Now we're into the juice of the partitioning. I created the VM disk to be 75GB, to test giving a small root partition and a separate home partition on different btrfs volumes for testing snapper rollbacks. Being a vm, i have to setup the biosboot partition. There's also an issue with setting up /boot on a btrfs volume and interacting with grub currently, especially when snapshots are involved. I decided to expose the core btrfs volumes to make the snapper setup easier later.

#Root password
rootpw --lock

user --name=nagel --password=XXXXXXXXXXXXX --groups=wheel

Simplest section. login to root user is locked. My user is defined. There's an additional setting to add the sshkey to login to the account that's created that I'm probably going to add.

%packages
@^server-product-environment
@headless-management
@container-management
@server-hardware-support
@virtualization
ansible
openssh-server
vim
git
python3-dnf-plugin-snapper
snapper
%end

Next is the packages section. This allows me to define both what fedora install i want (mostly due to the nature of using url step instead of cdrom), as well as the packages I want included from start. Everything that starts with an @ symbol is a group of packages to install. headless-management adds packages to support cockpit, container-management adds all the packages needed for podman, server-hardware-support adds things like lm_sensors and other utils to monitor the health of the server, virtualization installs qemu and supporting packages, and the rest of the packages are things I want as part of the setup of my install. This list will change as I finalize the core install.

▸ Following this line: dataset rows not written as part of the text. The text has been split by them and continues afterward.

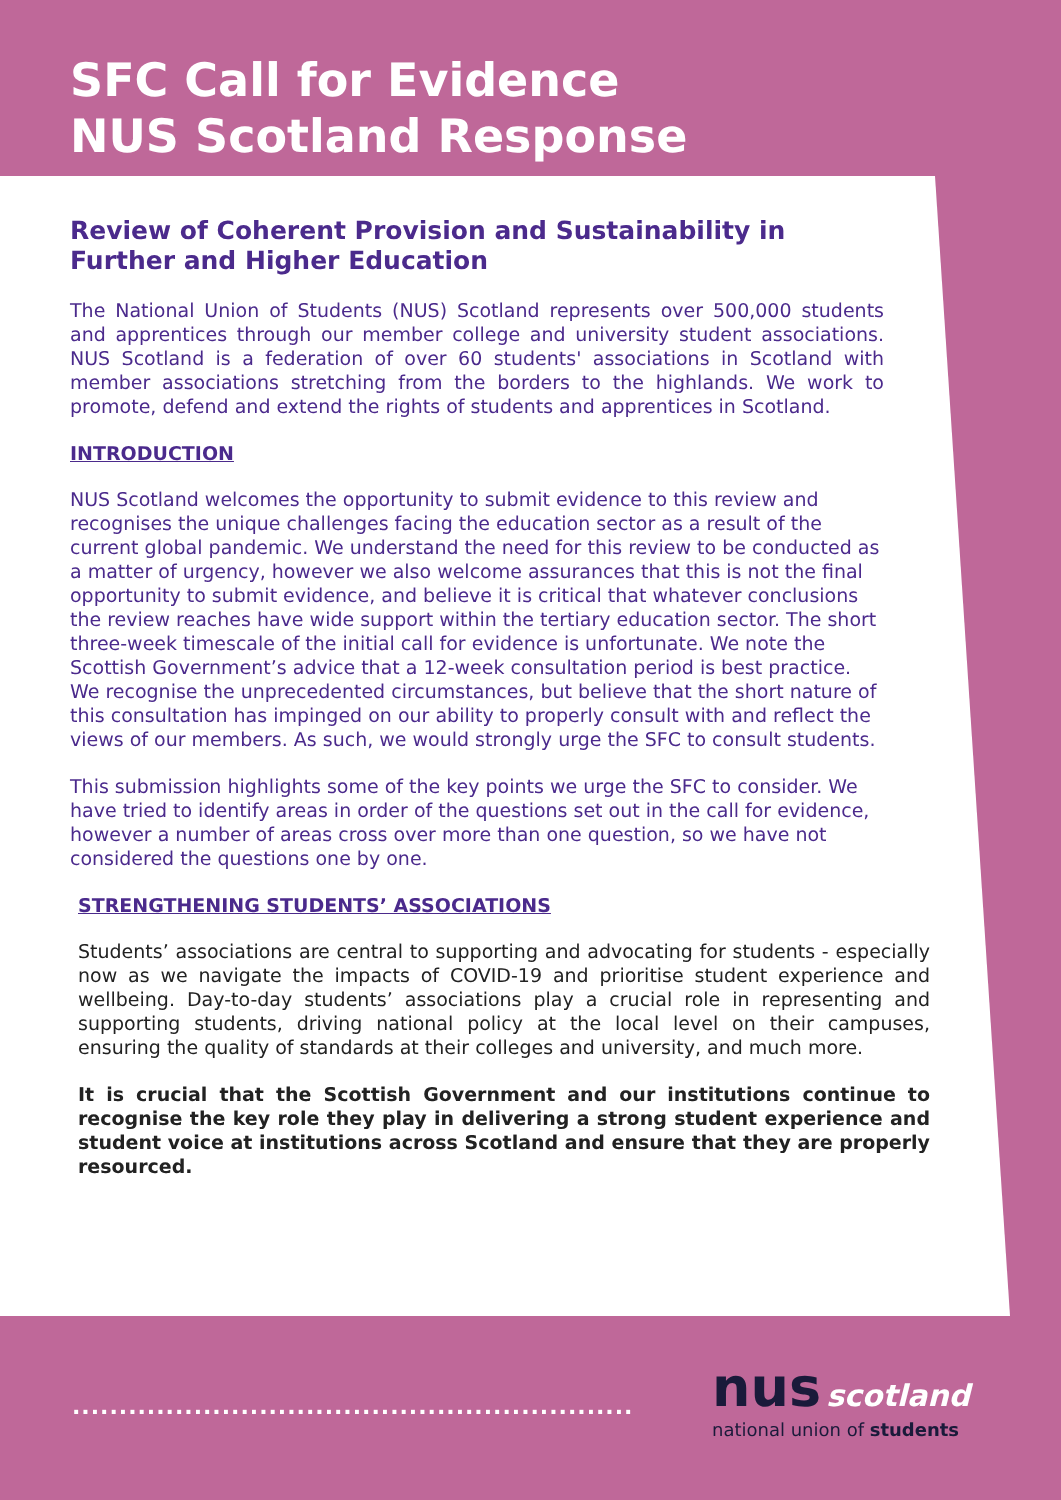SFC Call for Evidence
NUS Scotland Response
Review of Coherent Provision and Sustainability in Further and Higher Education
The National Union of Students (NUS) Scotland represents over 500,000 students and apprentices through our member college and university student associations. NUS Scotland is a federation of over 60 students' associations in Scotland with member associations stretching from the borders to the highlands. We work to promote, defend and extend the rights of students and apprentices in Scotland.
INTRODUCTION
NUS Scotland welcomes the opportunity to submit evidence to this review and recognises the unique challenges facing the education sector as a result of the current global pandemic. We understand the need for this review to be conducted as a matter of urgency, however we also welcome assurances that this is not the final opportunity to submit evidence, and believe it is critical that whatever conclusions the review reaches have wide support within the tertiary education sector. The short three-week timescale of the initial call for evidence is unfortunate. We note the Scottish Government’s advice that a 12-week consultation period is best practice. We recognise the unprecedented circumstances, but believe that the short nature of this consultation has impinged on our ability to properly consult with and reflect the views of our members. As such, we would strongly urge the SFC to consult students.
This submission highlights some of the key points we urge the SFC to consider. We have tried to identify areas in order of the questions set out in the call for evidence, however a number of areas cross over more than one question, so we have not considered the questions one by one.
STRENGTHENING STUDENTS’ ASSOCIATIONS
Students’ associations are central to supporting and advocating for students - especially now as we navigate the impacts of COVID-19 and prioritise student experience and wellbeing. Day-to-day students’ associations play a crucial role in representing and supporting students, driving national policy at the local level on their campuses, ensuring the quality of standards at their colleges and university, and much more.
It is crucial that the Scottish Government and our institutions continue to recognise the key role they play in delivering a strong student experience and student voice at institutions across Scotland and ensure that they are properly resourced.
............................................................
nus scotland
national union of students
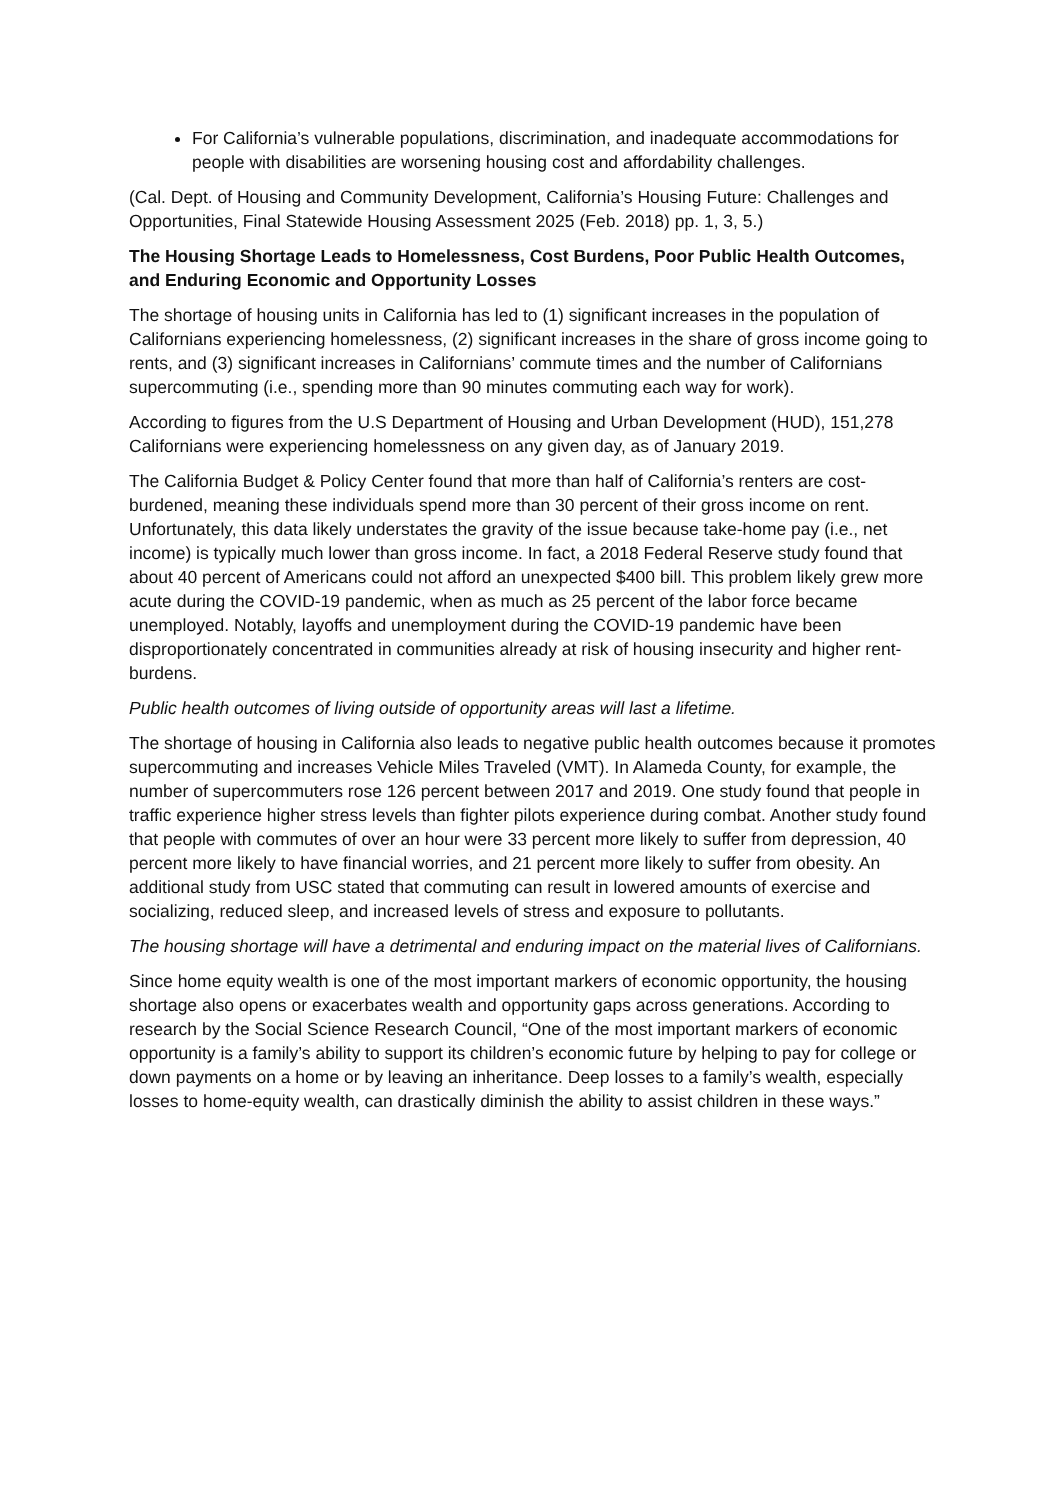For California’s vulnerable populations, discrimination, and inadequate accommodations for people with disabilities are worsening housing cost and affordability challenges.
(Cal. Dept. of Housing and Community Development, California’s Housing Future: Challenges and Opportunities, Final Statewide Housing Assessment 2025 (Feb. 2018) pp. 1, 3, 5.)
The Housing Shortage Leads to Homelessness, Cost Burdens, Poor Public Health Outcomes, and Enduring Economic and Opportunity Losses
The shortage of housing units in California has led to (1) significant increases in the population of Californians experiencing homelessness, (2) significant increases in the share of gross income going to rents, and (3) significant increases in Californians’ commute times and the number of Californians supercommuting (i.e., spending more than 90 minutes commuting each way for work).
According to figures from the U.S Department of Housing and Urban Development (HUD), 151,278 Californians were experiencing homelessness on any given day, as of January 2019.
The California Budget & Policy Center found that more than half of California’s renters are cost-burdened, meaning these individuals spend more than 30 percent of their gross income on rent. Unfortunately, this data likely understates the gravity of the issue because take-home pay (i.e., net income) is typically much lower than gross income. In fact, a 2018 Federal Reserve study found that about 40 percent of Americans could not afford an unexpected $400 bill. This problem likely grew more acute during the COVID-19 pandemic, when as much as 25 percent of the labor force became unemployed. Notably, layoffs and unemployment during the COVID-19 pandemic have been disproportionately concentrated in communities already at risk of housing insecurity and higher rent-burdens.
Public health outcomes of living outside of opportunity areas will last a lifetime.
The shortage of housing in California also leads to negative public health outcomes because it promotes supercommuting and increases Vehicle Miles Traveled (VMT). In Alameda County, for example, the number of supercommuters rose 126 percent between 2017 and 2019. One study found that people in traffic experience higher stress levels than fighter pilots experience during combat. Another study found that people with commutes of over an hour were 33 percent more likely to suffer from depression, 40 percent more likely to have financial worries, and 21 percent more likely to suffer from obesity. An additional study from USC stated that commuting can result in lowered amounts of exercise and socializing, reduced sleep, and increased levels of stress and exposure to pollutants.
The housing shortage will have a detrimental and enduring impact on the material lives of Californians.
Since home equity wealth is one of the most important markers of economic opportunity, the housing shortage also opens or exacerbates wealth and opportunity gaps across generations. According to research by the Social Science Research Council, “One of the most important markers of economic opportunity is a family’s ability to support its children’s economic future by helping to pay for college or down payments on a home or by leaving an inheritance. Deep losses to a family’s wealth, especially losses to home-equity wealth, can drastically diminish the ability to assist children in these ways.”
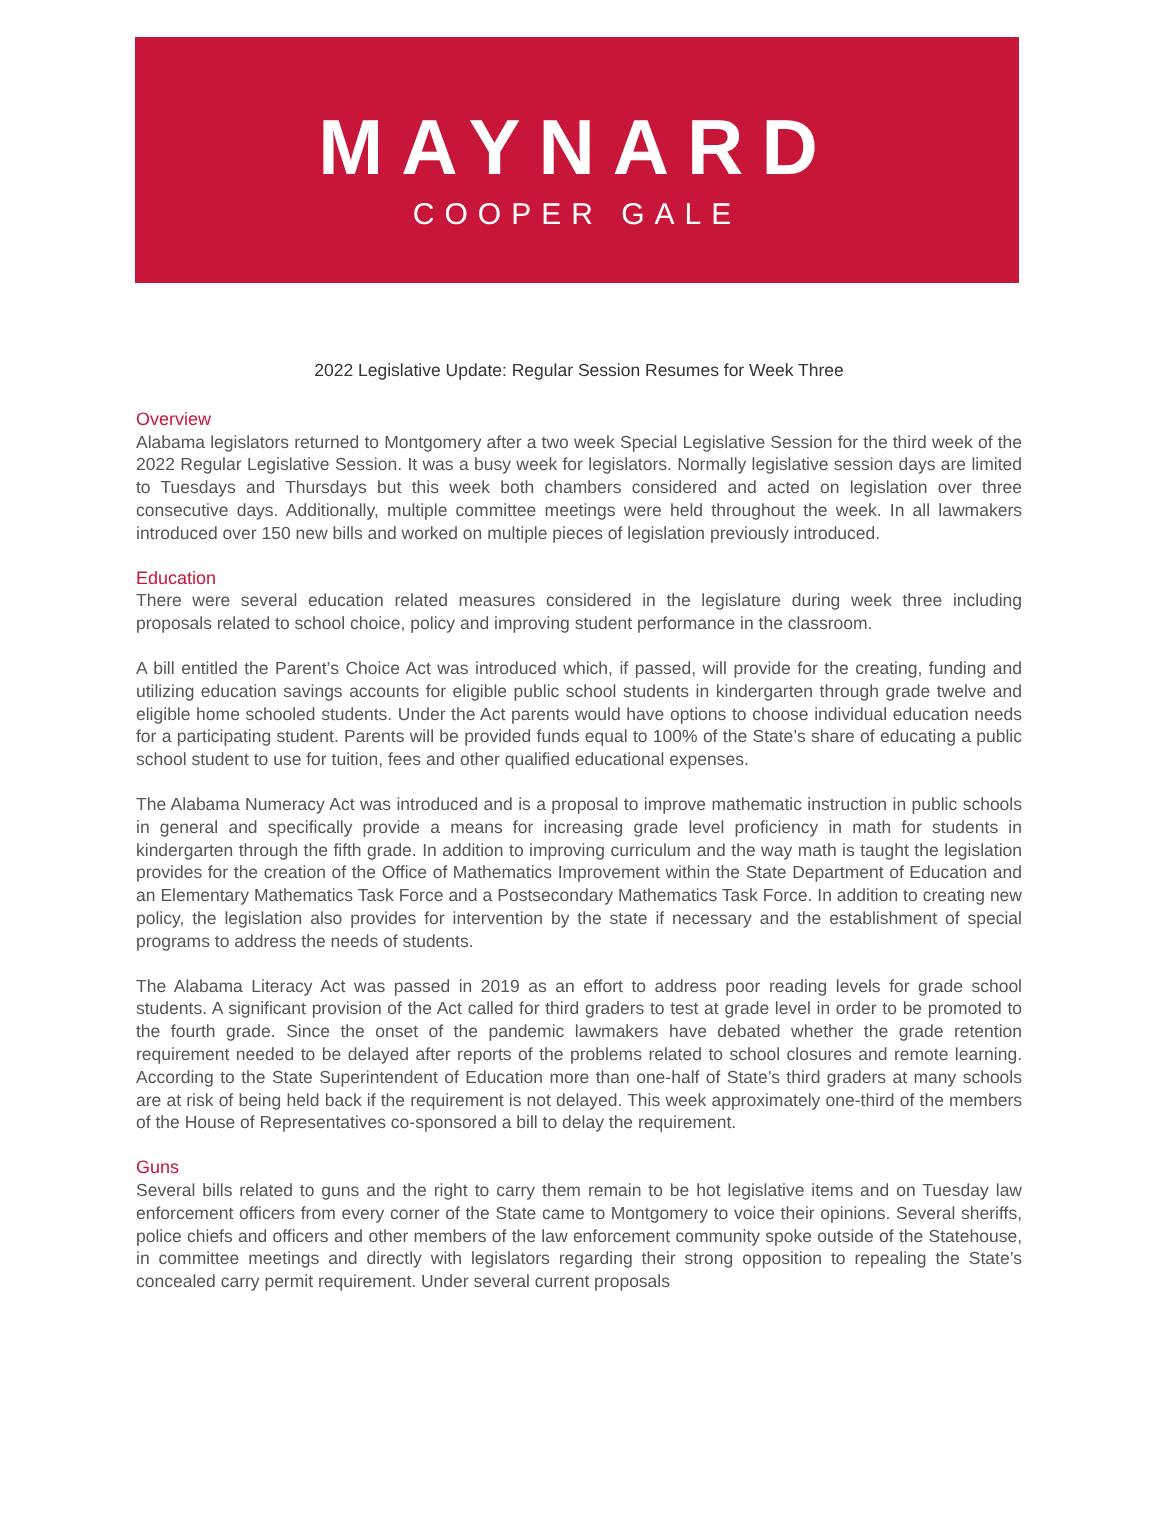MAYNARD
COOPER GALE
2022 Legislative Update: Regular Session Resumes for Week Three
Overview
Alabama legislators returned to Montgomery after a two week Special Legislative Session for the third week of the 2022 Regular Legislative Session. It was a busy week for legislators. Normally legislative session days are limited to Tuesdays and Thursdays but this week both chambers considered and acted on legislation over three consecutive days. Additionally, multiple committee meetings were held throughout the week. In all lawmakers introduced over 150 new bills and worked on multiple pieces of legislation previously introduced.
Education
There were several education related measures considered in the legislature during week three including proposals related to school choice, policy and improving student performance in the classroom.
A bill entitled the Parent’s Choice Act was introduced which, if passed, will provide for the creating, funding and utilizing education savings accounts for eligible public school students in kindergarten through grade twelve and eligible home schooled students. Under the Act parents would have options to choose individual education needs for a participating student. Parents will be provided funds equal to 100% of the State’s share of educating a public school student to use for tuition, fees and other qualified educational expenses.
The Alabama Numeracy Act was introduced and is a proposal to improve mathematic instruction in public schools in general and specifically provide a means for increasing grade level proficiency in math for students in kindergarten through the fifth grade. In addition to improving curriculum and the way math is taught the legislation provides for the creation of the Office of Mathematics Improvement within the State Department of Education and an Elementary Mathematics Task Force and a Postsecondary Mathematics Task Force. In addition to creating new policy, the legislation also provides for intervention by the state if necessary and the establishment of special programs to address the needs of students.
The Alabama Literacy Act was passed in 2019 as an effort to address poor reading levels for grade school students. A significant provision of the Act called for third graders to test at grade level in order to be promoted to the fourth grade. Since the onset of the pandemic lawmakers have debated whether the grade retention requirement needed to be delayed after reports of the problems related to school closures and remote learning. According to the State Superintendent of Education more than one-half of State’s third graders at many schools are at risk of being held back if the requirement is not delayed. This week approximately one-third of the members of the House of Representatives co-sponsored a bill to delay the requirement.
Guns
Several bills related to guns and the right to carry them remain to be hot legislative items and on Tuesday law enforcement officers from every corner of the State came to Montgomery to voice their opinions. Several sheriffs, police chiefs and officers and other members of the law enforcement community spoke outside of the Statehouse, in committee meetings and directly with legislators regarding their strong opposition to repealing the State’s concealed carry permit requirement. Under several current proposals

There's also the option for pre and post install scripts. %pre is usesful if you have specific partion schemes you want setup that are not easily done with the default partitioning commands. %post is there for anything you want in place after the installation is finished. I tried to use it for the snapper config, but even running outside of the chroot, I could not get it to work.

I'll keep tweaking the kickstart file as I go, and start building the ansible or salt configuration to finalize the setup before moving to the vm setups and other items.